Joy and Happiness
Reflection from Fr. Michael McCandles
Reflection from Brooke
Happiness, if anything, can feel confusing.
Our senses are overwhelmed with messages, songs, images, opinions and rhetoric on what brings happiness. From the screens we watch to the ones we read, advertisers promise they can fill our longings with their miracle products and solutions.
Justin Timberlake tells me that he has sunshine in his pocket. Sheryl Crow promises that if it makes me happy, it can’t be that bad. Bobby McFerrin lazily chants -- don’t worry; be happy.
But Father Michael offers a different perspective. He proposes that if we have the right desires, we will have the right destinations.
I have personally never heard a pop song that had my right desires or eternal glory in mind.
Father says that we often seek temporal (earthly, passing) pleasures but challenges whether it will satisfy our true longings. He says that the pleasure of this earthly life isn’t wrong but it also isn’t lasting.
“Man is made to live in communion with God in whom he finds happiness:
When I am completely united to you, there will be no more sorrow or trials; entirely full of you, my life will be complete. (St. Augustine). (Catechism 45)
Jesus speaks to us about happiness in Matthew, Chapter 5 through the Beatitudes. Happiness isn’t something we possess let alone put in our pocket. It is a product of living with Jesus and cannot be manufactured. It is found through seeking righteousness, humility, purity, and meekness and through our mourning, the mercy we share and the peace we seek.
Joy is a gift and the result of having ‘right desire’. Being in the proximity of Jesus like the baby John in the womb of Elizabeth or when He breathes upon his apostles after the Resurrection-- this brings us joy. Working with what God wants us to do and cooperating with where He wants us to be is what brings a fruit of The Holy Spirit that cannot be stolen by another.
Where we find ourselves these days threatens our happiness and our joy. Left in isolation, the enemy begins to work on us and we begin to question whether we can ever feel happy or normal again. We mourn the loss of our freedom and our past life and wonder if this isolation will stretch into eternity.

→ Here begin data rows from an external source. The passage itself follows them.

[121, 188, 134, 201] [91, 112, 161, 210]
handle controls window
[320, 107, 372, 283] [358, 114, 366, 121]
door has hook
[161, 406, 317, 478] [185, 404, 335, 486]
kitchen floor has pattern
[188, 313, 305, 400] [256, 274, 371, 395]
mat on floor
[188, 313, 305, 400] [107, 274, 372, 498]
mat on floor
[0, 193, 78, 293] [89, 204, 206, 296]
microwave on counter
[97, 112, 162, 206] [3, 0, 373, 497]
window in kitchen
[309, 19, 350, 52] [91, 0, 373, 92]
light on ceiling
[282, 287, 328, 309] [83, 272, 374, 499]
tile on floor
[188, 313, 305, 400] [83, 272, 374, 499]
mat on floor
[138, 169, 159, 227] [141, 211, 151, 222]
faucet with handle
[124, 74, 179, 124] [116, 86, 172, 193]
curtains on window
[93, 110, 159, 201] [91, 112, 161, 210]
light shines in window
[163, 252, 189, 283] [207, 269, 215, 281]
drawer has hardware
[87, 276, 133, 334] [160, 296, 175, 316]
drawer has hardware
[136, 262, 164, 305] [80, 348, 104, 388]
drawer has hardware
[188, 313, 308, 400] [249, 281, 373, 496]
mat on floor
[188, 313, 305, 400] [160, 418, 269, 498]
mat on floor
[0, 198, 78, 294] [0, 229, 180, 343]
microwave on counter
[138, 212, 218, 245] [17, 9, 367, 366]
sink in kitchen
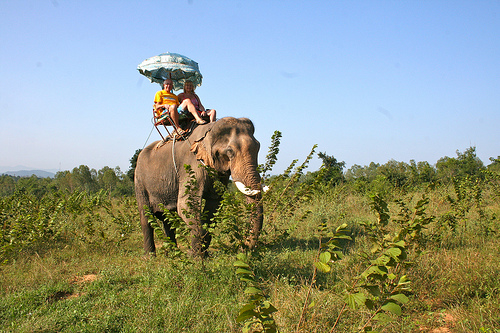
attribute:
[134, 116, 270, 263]
elephant — walking, grey, greyish, big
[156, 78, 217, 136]
couple — sitting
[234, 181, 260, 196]
tusk — white, large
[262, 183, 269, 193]
tusk — white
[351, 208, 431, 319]
plant — green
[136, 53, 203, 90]
umbrella — blue, shade, big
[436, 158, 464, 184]
tree — green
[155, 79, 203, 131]
man — smiling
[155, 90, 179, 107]
shirt — yellow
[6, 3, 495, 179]
sky — clear, blue, cloudless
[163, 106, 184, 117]
shorts — blue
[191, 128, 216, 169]
ear — big, flat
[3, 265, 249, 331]
grass — green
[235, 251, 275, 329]
weed — green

The antidote for this spiritual attack then is to ask what our desires are because if we have the right desire we will have the right destination. And if we walk with God towards the destination He desires for us, we will find joy on the way.
A few questions to ponder in your mind, in your prayer or in your journal.
What do I truly desire? What about my desires is temporal? What about them is eternal? What destination will I come to by seeking these desires?
This Easter we find ourselves locked away from our normalcy and especially from the Sacraments. We are seperated from the families we love and the Church we serve. And yet Christ is near. How is God calling me to walk with Him during this time? What is He asking me to ponder quietly with Him alone?
Find the poem Lead Kindly Light by Cardinal John Henry Newman on the internet. Spend some time reading through it and finding the words that resonate with the fibers of your being. Pick a few words and describe how these words impact you.
A Song for your Soul
How Can I Keep From Singing
A Friend to Walk With
St. Teresa of Calcutta
You are the source of our joy, You are Eternal Light.
We find ourselves entering this Holy Week in darkness, like You did.
We are shrouded with uncertainty and are so tempted to cling to the promises of this world.
But it is Your promises that stand firm through all time. Open our hearts so we might receive Your promises and Your joy as we walk through Your Passion to glory.
Sacred Heart of Jesus, have mercy on us.
Saint Teresa of Calcutta, pray for us.